#### Task goal
Copy out the passage of the Yuma airport history below, from the words "Yuma International Airport" through the words "business friendly environment.".

Our YCAA History

Yuma International Airport is managed and operated by the Yuma County Airport Authority which was established in 1965. Our mission is to foster a safe and comfortable environment for people travelling through the airport’s terminal, engage and educate the community about aviation related opportunities and promote a business friendly environment.

Yuma’s Rich Aviation History

Aviation enthusiasts have enjoyed flying in Yuma since Robert Fowler first landed in Yuma in 1911. In 1925, the Yuma Chamber of Commerce helped secure land for an airport in Yuma and in 1928 President Calvin Coolidge signed the Yuma Aviation Bill and Fly Field was born.

The Chamber’s aviation committee started lining up transcontinental and international air races where aviation greats such as Amelia Earhart competed. In 1939, the Yuma County Board of supervisors recommended Fly Field as a base for the Army Air Corps, which began Yuma’s rich history in Military Aviation. In 1949, local pilots Bob Woodhouse and Woody Jongeward flew 1,124 hours of continuous flight known as the “Endurance Flight’ in an effort to encourage the military to have a permanent presence in Yuma. Their mission was a success!

In 1999, the airport’s current terminal was constructed with ample room for future growth opportunities. In 2007, the Yuma County Airport Authority and Marine Corps Air Station Yuma passed a resolution identifying the entities as “Aviation Partners”. The result is that today is considered by many to be the best example of a Joint Use airfield between civilian and military operators in the nation.

Page images with extracted text
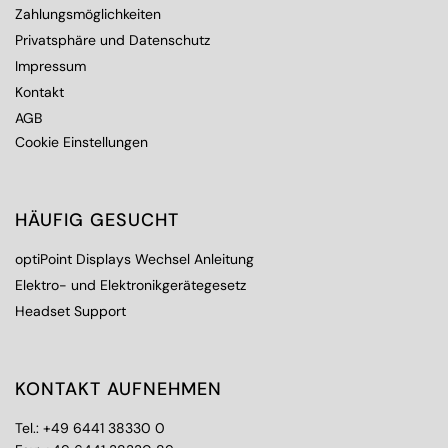
Zahlungsmöglichkeiten
Privatsphäre und Datenschutz
Impressum
Kontakt
AGB
Cookie Einstellungen
HÄUFIG GESUCHT
optiPoint Displays Wechsel Anleitung
Elektro- und Elektronikgerätegesetz
Headset Support
KONTAKT AUFNEHMEN
Tel.:
+49 6441 38330 0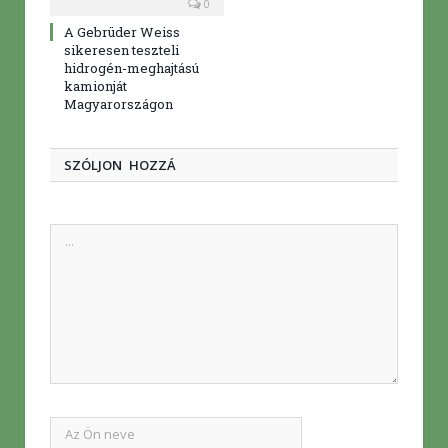
0
A Gebrüder Weiss
sikeresen teszteli
hidrogén-meghajtású
kamionját
Magyarországon
SZÓLJON HOZZÁ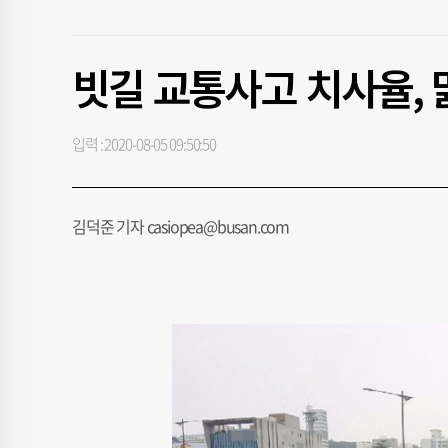
빗길 교통사고 치사율, 
입력 : 2020-08-05 09:50:50
김덕준 기자 casiopea@busan.com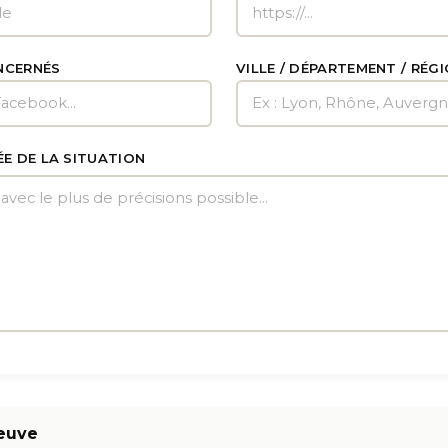
NCERNÉS
VILLE / DÉPARTEMENT / RÉG
ÉE DE LA SITUATION
euve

#### Problem solution
Yuma International Airport is managed and operated by the Yuma County Airport Authority which was established in 1965. Our mission is to foster a safe and comfortable environment for people travelling through the airport’s terminal, engage and educate the community about aviation related opportunities and promote a business friendly environment.